> Exercise objective
Only the lines from the one that contains "Dump the readable" through the last line of the records should appear, each printed exactly as it is.

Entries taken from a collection
------------------------------------------------------------------------

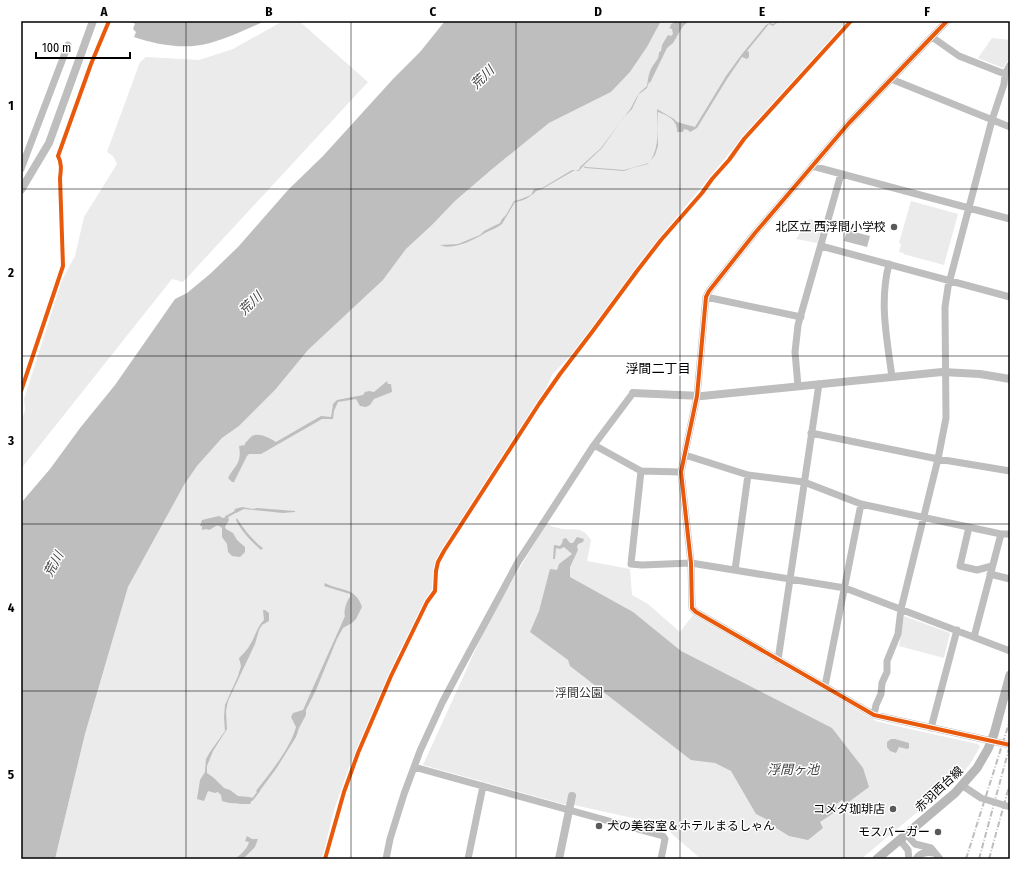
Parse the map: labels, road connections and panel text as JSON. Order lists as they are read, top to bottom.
{
  "streets": {
    "main road": ["赤羽西台線"]
  },
  "districts": ["浮間二丁目"],
  "water": ["荒川", "浮間ヶ池"],
  "parks": ["浮間公園"],
  "places": [
    "北区立 西浮間小学校",
    "コメダ珈琲店",
    "犬の美容室＆ホテルまるしゃん",
    "モスバーガー"
  ],
  "scale_bar": "100 m",
  "grid": {
    "columns": [
      "A",
      "B",
      "C",
      "D",
      "E",
      "F"
    ],
    "rows": [
      "1",
      "2",
      "3",
      "4",
      "5"
    ]
  }
}
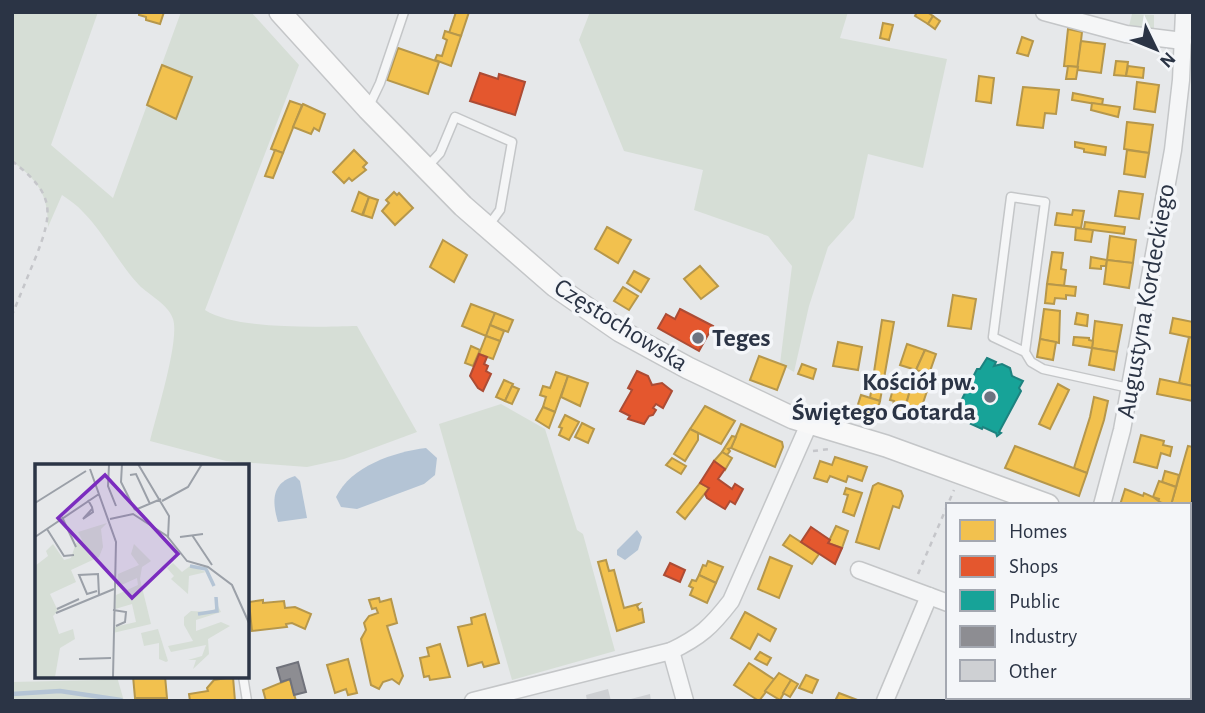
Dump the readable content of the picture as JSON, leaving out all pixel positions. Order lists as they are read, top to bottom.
{
  "streets": {
    "main road": ["Częstochowska"],
    "street": ["Augustyna Kordeckiego"]
  },
  "places": ["Teges", "Kościół pw. Świętego Gotarda"],
  "legend": [
    "Homes",
    "Shops",
    "Public",
    "Industry",
    "Other"
  ],
  "north": "bottom right"
}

------------------------------------------------------------------------

> Solution to the problem
Dump the readable content of the picture as JSON, leaving out all pixel positions. Order lists as they are read, top to bottom.
{
  "streets": {
    "main road": ["Częstochowska"],
    "street": ["Augustyna Kordeckiego"]
  },
  "places": ["Teges", "Kościół pw. Świętego Gotarda"],
  "legend": [
    "Homes",
    "Shops",
    "Public",
    "Industry",
    "Other"
  ],
  "north": "bottom right"
}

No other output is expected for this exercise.